== ENTRIES SUPPLIED ==
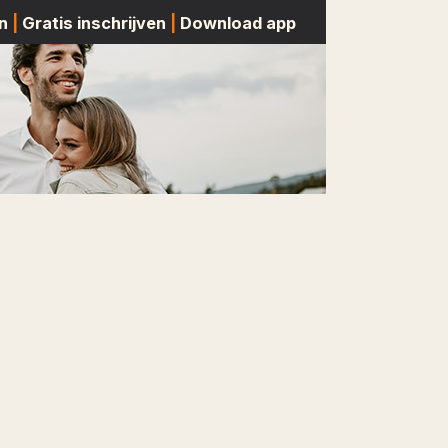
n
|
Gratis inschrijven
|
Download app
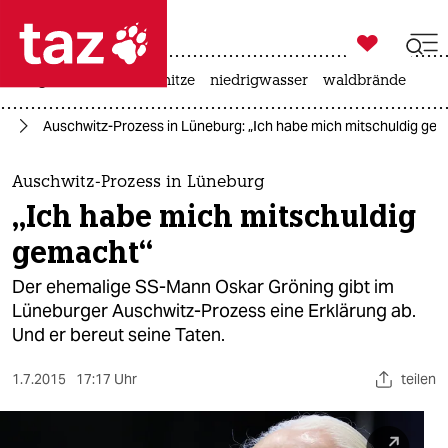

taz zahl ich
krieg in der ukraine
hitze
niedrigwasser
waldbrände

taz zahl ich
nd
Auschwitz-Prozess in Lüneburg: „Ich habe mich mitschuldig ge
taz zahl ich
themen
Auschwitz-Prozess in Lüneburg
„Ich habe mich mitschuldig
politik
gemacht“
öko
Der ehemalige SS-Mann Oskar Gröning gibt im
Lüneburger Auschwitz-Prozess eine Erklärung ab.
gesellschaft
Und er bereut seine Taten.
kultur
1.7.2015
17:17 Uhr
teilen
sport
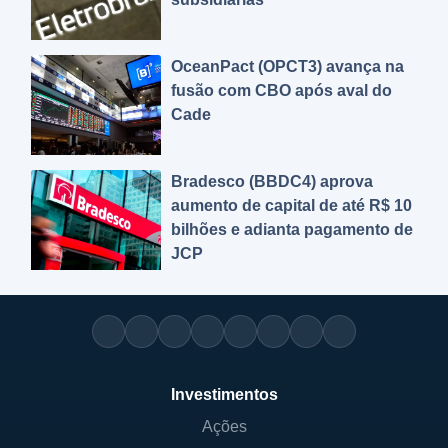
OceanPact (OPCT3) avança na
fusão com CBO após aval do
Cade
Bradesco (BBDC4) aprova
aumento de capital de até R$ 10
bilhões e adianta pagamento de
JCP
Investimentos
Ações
...
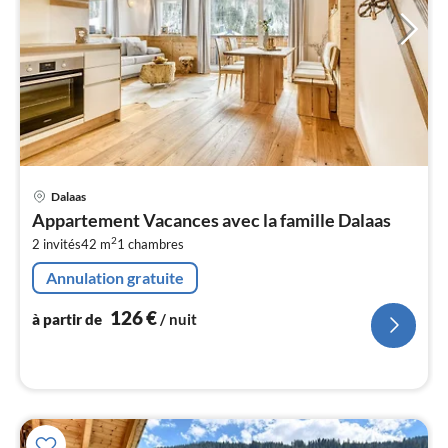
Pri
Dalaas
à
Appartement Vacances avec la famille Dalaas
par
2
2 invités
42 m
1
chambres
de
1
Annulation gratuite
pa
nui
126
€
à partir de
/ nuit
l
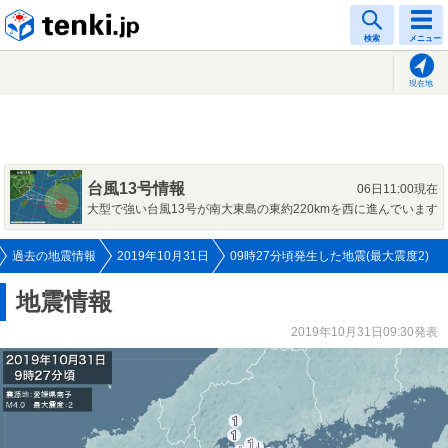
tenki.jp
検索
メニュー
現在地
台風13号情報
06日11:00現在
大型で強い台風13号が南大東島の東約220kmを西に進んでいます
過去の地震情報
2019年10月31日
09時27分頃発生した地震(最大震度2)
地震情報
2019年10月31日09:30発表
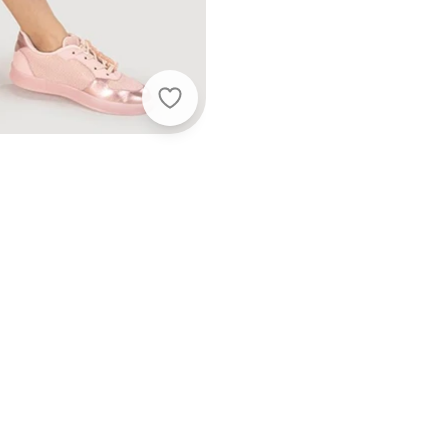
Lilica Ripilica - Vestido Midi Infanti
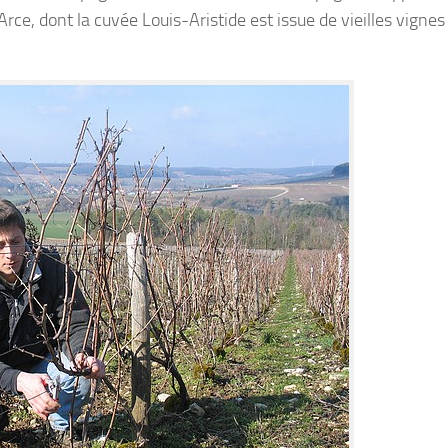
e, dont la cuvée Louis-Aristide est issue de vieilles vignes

== TO-DO ITEM ==
Scan the material above for lines holding the string "Dalaas" and copy those lines.

== OUTPUT FOR THIS TASK ==
Dalaas
Appartement Vacances avec la famille Dalaas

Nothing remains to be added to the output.